A mi modo de ver, se trata de una trampa en la que la Iglesia no debería caer. La Iglesia debe, ciertamente, defender de manera genérica el principio moral de la promoción de los pobres. Pero que las fórmulas político-económicas más eficaces para promocionar a los pobres sean las de izquierdas (redistribución de la riqueza mediante una presión fiscal intensa) o  las  de  derechas  (desregulación  de  los  mercados,  atenuación  de  la  presión  fiscal,  para propiciar un crecimiento económico   que genere puestos de trabajo y, por tanto, oportunidades para los pobres) es una cuestión de hecho que corresponde dilucidar a los economistas, sociólogos y politólogos, no al magisterio eclesiástico.

Thomas E. Woods Jr. (el autor de Cómo  la  Iglesia  construyó  la  civilización occidental). ha explicado esto insuperablemente. Es muy justo que la doctrina social de la Iglesia establezca, por ejemplo, que el trabajador debería percibir una remuneración suficiente  para  mantener  dignamente  a  su  familia  (como  viene  haciendo  desde  Rerum novarum, 1891). Pero la doctrina social haría mal en recomendar esta o aquella fórmula concreta para alcanzar tan deseable objetivo: eso es algo que incumbe a los economistas.
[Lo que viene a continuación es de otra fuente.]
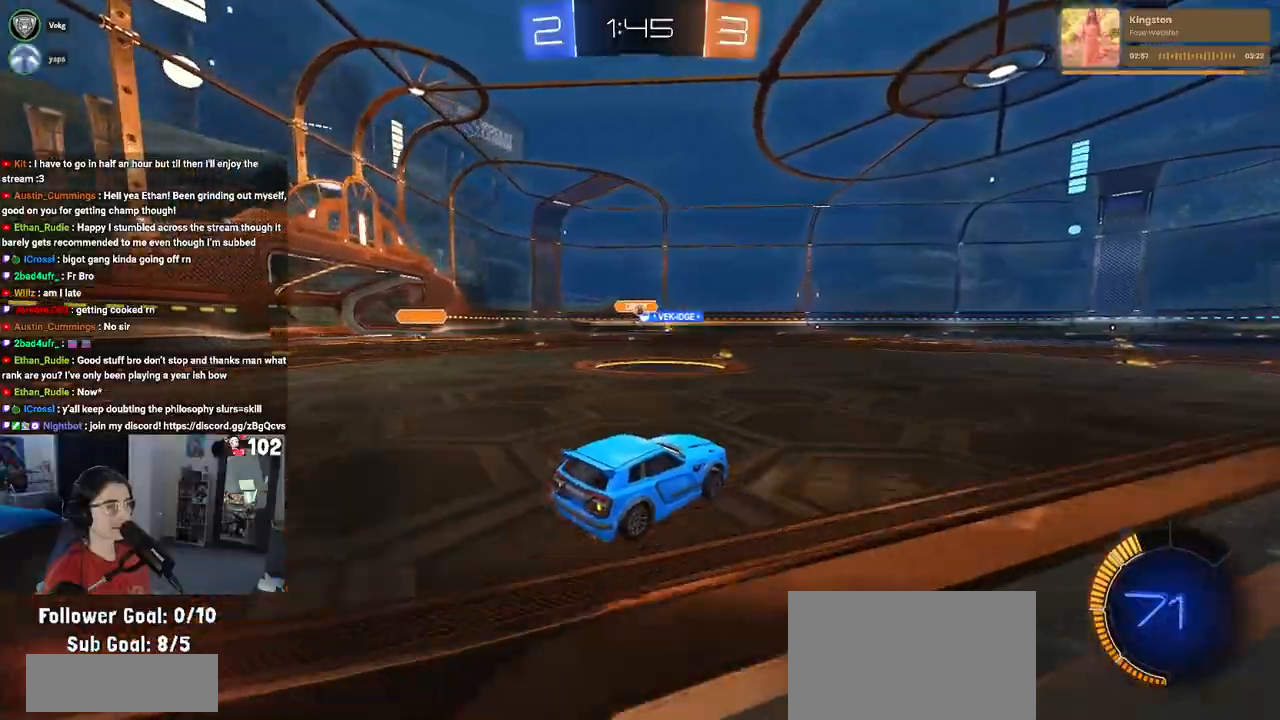
{"buttons": ["R2"], "left_stick": "center", "right_stick": "center", "events": [[267, "left_stick", "right"], [467, "left_stick", "center"]]}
La receta intuitivamente más plausible (la imposición por decreto de un salario mínimo generoso) podría no ser la más eficiente (la ciencia económica reserva muchas “sorpresas” contraintuitivas: por ejemplo, un salario mínimo artificialmente alto puede multiplicar el desempleo): “Es obvio que los Papas no se equivocan al identificar el bienestar de los trabajadores y sus familias como una meta importante y deseable, pero ¿qué podemos decir sobre las políticas [como los salarios mínimos artificialmente altos] cuyo resultado inevitable es el desempleo de muchos cabezas de familia […]? El único método seguro para incrementar los salarios permanentemente, y para todo el mundo, es el aumento de la productividad de los obreros que ganan dichos salarios. Nada puede cambiar este hecho fundamental. […] [P]retender describir el funcionamiento de las relaciones económicas está más allá de la competencia del Magisterio eclesiástico. El Magisterio eclesiástico no puede decirnos qué hace que los salarios suban, al igual que no puede decirnos cómo construir un rascacielos”
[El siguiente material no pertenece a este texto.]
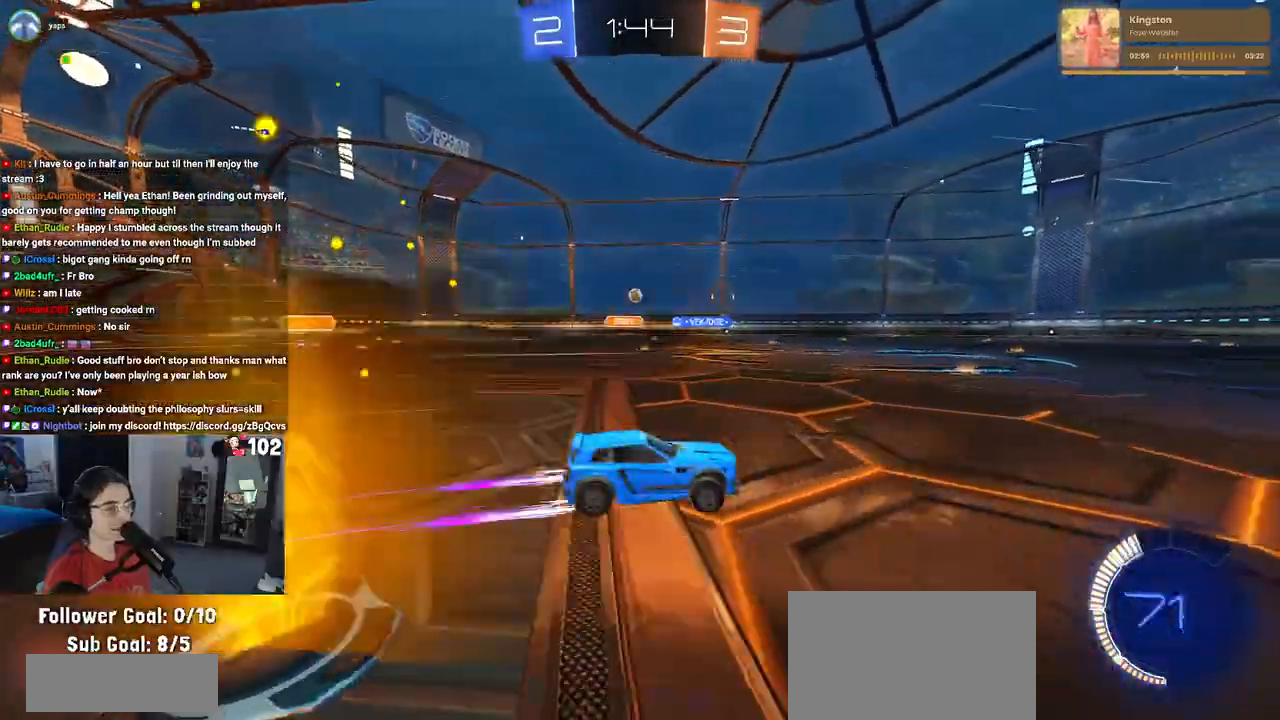
{"buttons": ["R1", "R2"], "left_stick": "left", "right_stick": "center", "events": [[167, "left_stick", "center"], [383, "left_stick", "left"], [483, "R1", "down"]]}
La equiparación que nuestro hipotético interlocutor progresista intenta establecer entre la cuestión del aborto y cuestiones socio-económicas como la mayor o menor flexibilidad del mercado laboral o el nivel adecuado de presión fiscal es falaz. La del aborto es una de las pocas “cuestiones normativas puras”: problemas exclusivamente morales, que es posible zanjar con muy poca información empírica (hay vida en el embrión, asegura la ciencia; ergo, el embrión debe ser protegido: no necesitamos saber nada más). Cuál sea el procedimiento más eficaz para promover a los pobres, en cambio, es una cuestión socio-económica complejísima, en la que intervienen muchas variables, y sobre la que los católicos pueden discrepar de buena fe. La izquierda suele arrogarse el monopolio de la justicia social, pero está lejos de poseerlo en realidad. La aplicación de recetas económicas “de derechas” por el gobierno de Aznar, por ejemplo, permitió que la tasa de desempleo en España bajase del 23% en 1996 al 11% en 2004, y que la renta española media pasase de representar un 78% de la renta media europea en 1996, a un 86% en 2004. No pretendo sugerir con esto que todo católico tenga que ser “de derechas” en economía: sólo digo que los católicos deberíamos tener libertad para apoyar políticas socio-económicas de uno u otro signo, con arreglo a los conocimientos que poseamos y las conclusiones a que hayamos llegado acerca de los medios más eficaces para impulsar el bienestar social.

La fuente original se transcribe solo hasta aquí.